Extract provided
PWRs are expensive mainly because of the huge pressure inside the reactor core, about 150 times higher than the atmospheric pressure. For comparison, a pressure cooker has an internal pressure about 5 times higher than the atmospheric pressure, and such a cooker can explode with a pretty loud bang.

The Kairos Hermes reactor design is based on a design that was tested in the '60s, the Molten-Salt Reactor Experiment [1]. While such a reactor can be used to burn thorium, Kairos decided to go with the far more conventional approach of burning U-235. The reactor operates at approximately regular atmospheric pressure. This should reduce considerably the construction costs.

Of course, there are unknowns. While the world has built thousands of pressurized water reactors, it has built maybe 10 molten salt reactors. For example one quite unexpected effect in the MSRE was the enbrittlement of the reactor vessel caused by tellurium, which shows up as a fission product when U-235 burns.

The Nuclear Regulatory Commission is a very conservative organization, and they don't have much experience with molten salt reactors because nobody has. It took them 6 years to give NuScale an approval for a pressurized water reactor, design that they knew in and out. My guess is that they will not give Kairos an approval without at least 15 years of testing. But Google's agreement with Kairos is quite crucial to keep this testing going.

[1] https://en.wikipedia.org/wiki/Molten-Salt_Reactor_Experiment

replies(6): >>41843113 #>>41843300 #>>41843515 #>>41844374 #>>41846610 #>>41847860 #
cyberax ◴[] No.41843113[source]
> The Kairos Hermes reactor design is based on a design that was tested in the '60s, the Molten-Salt Reactor Experiment

MSRs are a costly distraction. They are not viable without literally hundreds of billions in research and development money. That's why all the MSRs startups are failing long before they even start the licensing process.

> For example one quite unexpected effect in the MSRE was the enbrittlement of the reactor vessel caused by tellurium, which shows up as a fission product when U-235 burns.

It was not unexpected. The _main_ issue with MSRs is that they have to contain fluoride salts that release elemental fluorine radicals as a result of radiolysis. So the reactor vessel walls will be eaten up by them, rather rapidly. Especially when reactors are scaled up to a level that makes them practical. And then you have all the fission byproducts that literally include almost all the Periodic Table.

replies(2): >>41844000 #>>41844329 #
Dylan16807 ◴[] No.41844329[source]
> They are not viable without literally hundreds of billions in research and development money.

The US produces 40000 billion kWh every decade, so that doesn't really seem that bad to me.

replies(2): >>41844399 #>>41844557 #
1. oblio ◴[] No.41844399{3}[source]
When solar and wind and sodium ion batteries are basically there and probably don't need as much investment and R&D (or it's happening anyway from 1000 existing funding sources), it's probably bad. Or at least unlikely to happen.
replies(3): >>41844618 #>>41845607 #>>41845643 #
2. cyberax ◴[] No.41844618[source]
Sodium batteries theoretically should be cheaper than li-ion, but they are not yet there in practice. And they still won't solve problems with polar vortexes in the US or a month-long Dunkelflaute in Germany.

Given entries
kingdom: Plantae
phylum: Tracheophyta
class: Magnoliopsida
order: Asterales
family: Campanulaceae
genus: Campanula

...

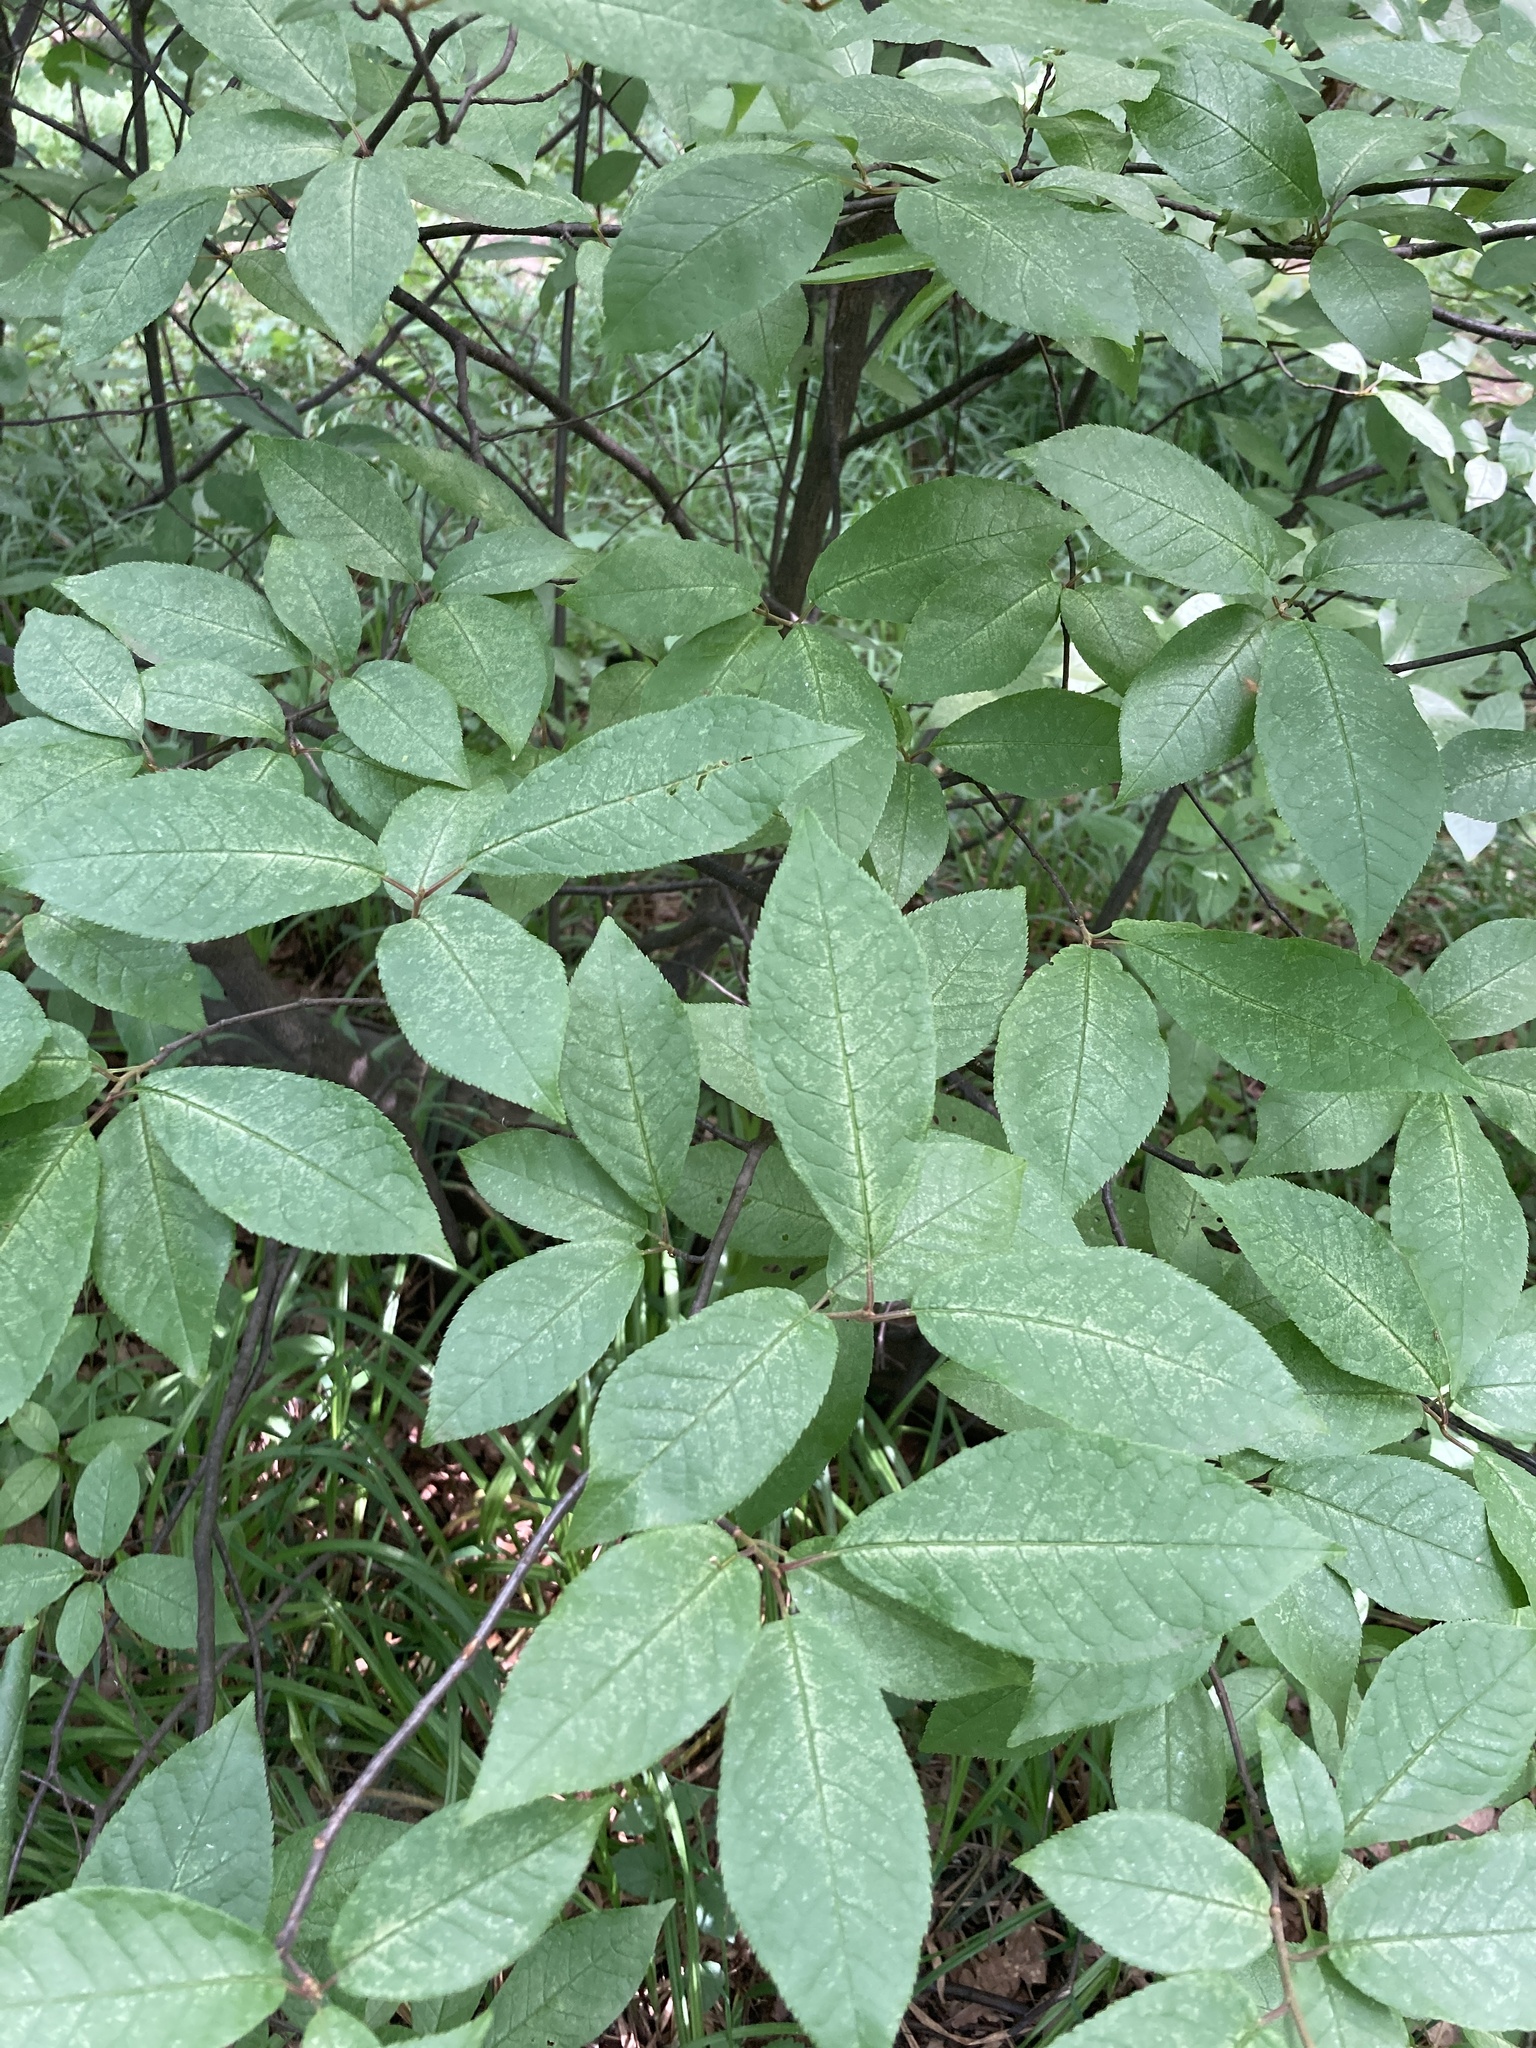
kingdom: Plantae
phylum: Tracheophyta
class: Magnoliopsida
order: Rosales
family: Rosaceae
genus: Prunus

==

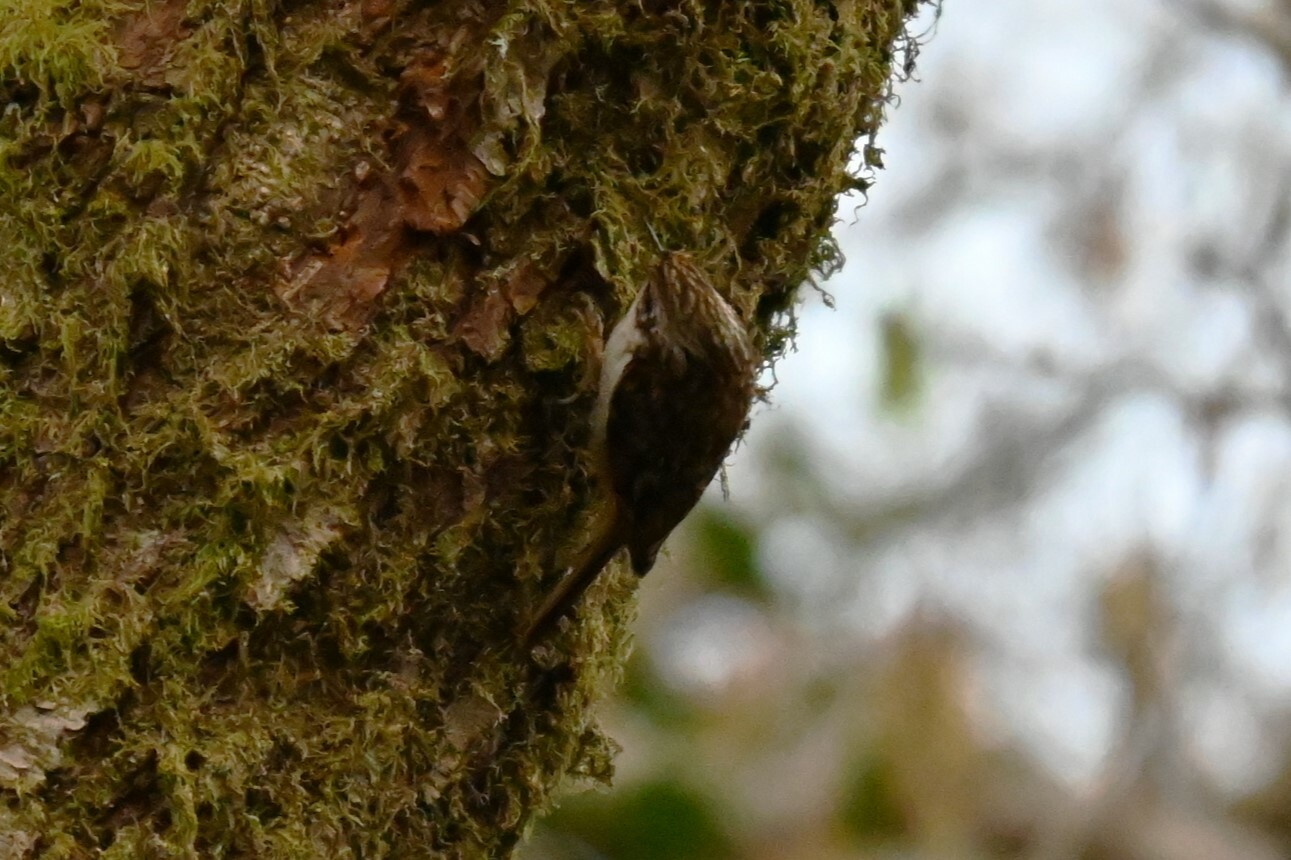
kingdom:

Tasks for this exercise
- 1) Write out the part of the reactor discussion starting at "MSRs are a costly" and ending at "the Periodic Table.".
- 2) Extend the reactor discussion beyond its final line.
The data here comes from a separate source and has no connection to the reactor discussion.

Results in order
- 1)
MSRs are a costly distraction. They are not viable without literally hundreds of billions in research and development money. That's why all the MSRs startups are failing long before they even start the licensing process.

> For example one quite unexpected effect in the MSRE was the enbrittlement of the reactor vessel caused by tellurium, which shows up as a fission product when U-235 burns.

It was not unexpected. The _main_ issue with MSRs is that they have to contain fluoride salts that release elemental fluorine radicals as a result of radiolysis. So the reactor vessel walls will be eaten up by them, rather rapidly. Especially when reactors are scaled up to a level that makes them practical. And then you have all the fission byproducts that literally include almost all the Periodic Table.

- 2)
replies(3): >>41845409 #>>41846574 #>>41851978 #
3. conradev ◴[] No.41845409[source]
CATL’s first generation sodium batteries, shipped in Chery cars are $77/kWh

CATL’s lithium phosphate batteries are more expensive for now at >$100kWh.

Sodium batteries are definitely cheaper in practice, but much lower energy density.

The question is how far CATL can push energy density, and the second generation is claimed to be >200Wh/kh.

https://www.autoevolution.com/news/catl-and-byd-to-start-pro...

https://www.westchestercleanenergy.com/post/record-low-lithi...

replies(1): >>41846469 #
4. Manuel_D ◴[] No.41845607[source]
Intermittency is a tough thing to handle. The US uses 12,000 GWh of electricity per day. The word used 60,000 GWh per day. Evening out daily fluctuations, let alone seasonal fluctuations, demands an enormous amount of storage.
replies(2): >>41846988 #>>41847026 #
5. petre ◴[] No.41845643[source]
We already have rain and hydro power plants. Batteries are similar: they store a finite amount of energy. So battery PV and wind have their place as peaker plants to replace gas fired power plants and hydro. Otherwise one could just smelt aluminium with the excess electricity like the Germans do.
6. oblio ◴[] No.41846469{3}[source]
Energy density is a bit less relevant for grid storage, though. Not like you run out of space to put them.
replies(1): >>41860440 #
7. atwrk ◴[] No.41846574[source]
Dunkelflaute simply doesn't exist. It's clearly visible in the charts of the last years that wind and solar almost ideally complement each other in Germany. Why else do you think Germany managed to stay above 50% renewables for every single month this year so far? In which season is the mythical Dunkelflaute supposed to appear?
replies(1): >>41850176 #
8. nosbo ◴[] No.41846988[source]
Or just overbuild your generation sources?
replies(2): >>41849014 #>>41850164 #
9. pydry ◴[] No.41847026[source]
>Graham says that the CSIRO modelling showed that at very high levels of wind and solar, a maximum of half a day’s average demand was needed for storage. In some areas of the grid, only around three hours might be needed.

https://reneweconomy.com.au/much-storage-needed-solar-wind-p...

Sadly, there's far, far, far too much FUD floating around about storage (understandably, coz wind+solar threatens the nuclear+carbon lobbies), and not enough thorough and realistic studies like this one.

I've heard people say "oh you cant pay attention to this study because it's in Australia which must be discounted because [reasons], what about [ other country ]?", and I'd welcome seeing an alternative study making appropriate assumptions, but none of these comments so far come attached to anything other than FUD.

I've also seen far, far too many people build or cite a "naive" models that make inappropriate assumptions (e.g. that zero power is generated at night by wind).

replies(4): >>41850198 #>>41850279 #>>41851194 #>>41851342 #
10. TheCraiggers ◴[] No.41849014{3}[source]
How is overbuilding going to help when the source of the power itself is intermittent? The sun regularly sets and the wind has this unfortunate habit of not blowing. Or, oddly enough, blowing too much.

If we hope to go 100% renewable, storage is a key piece of that puzzle.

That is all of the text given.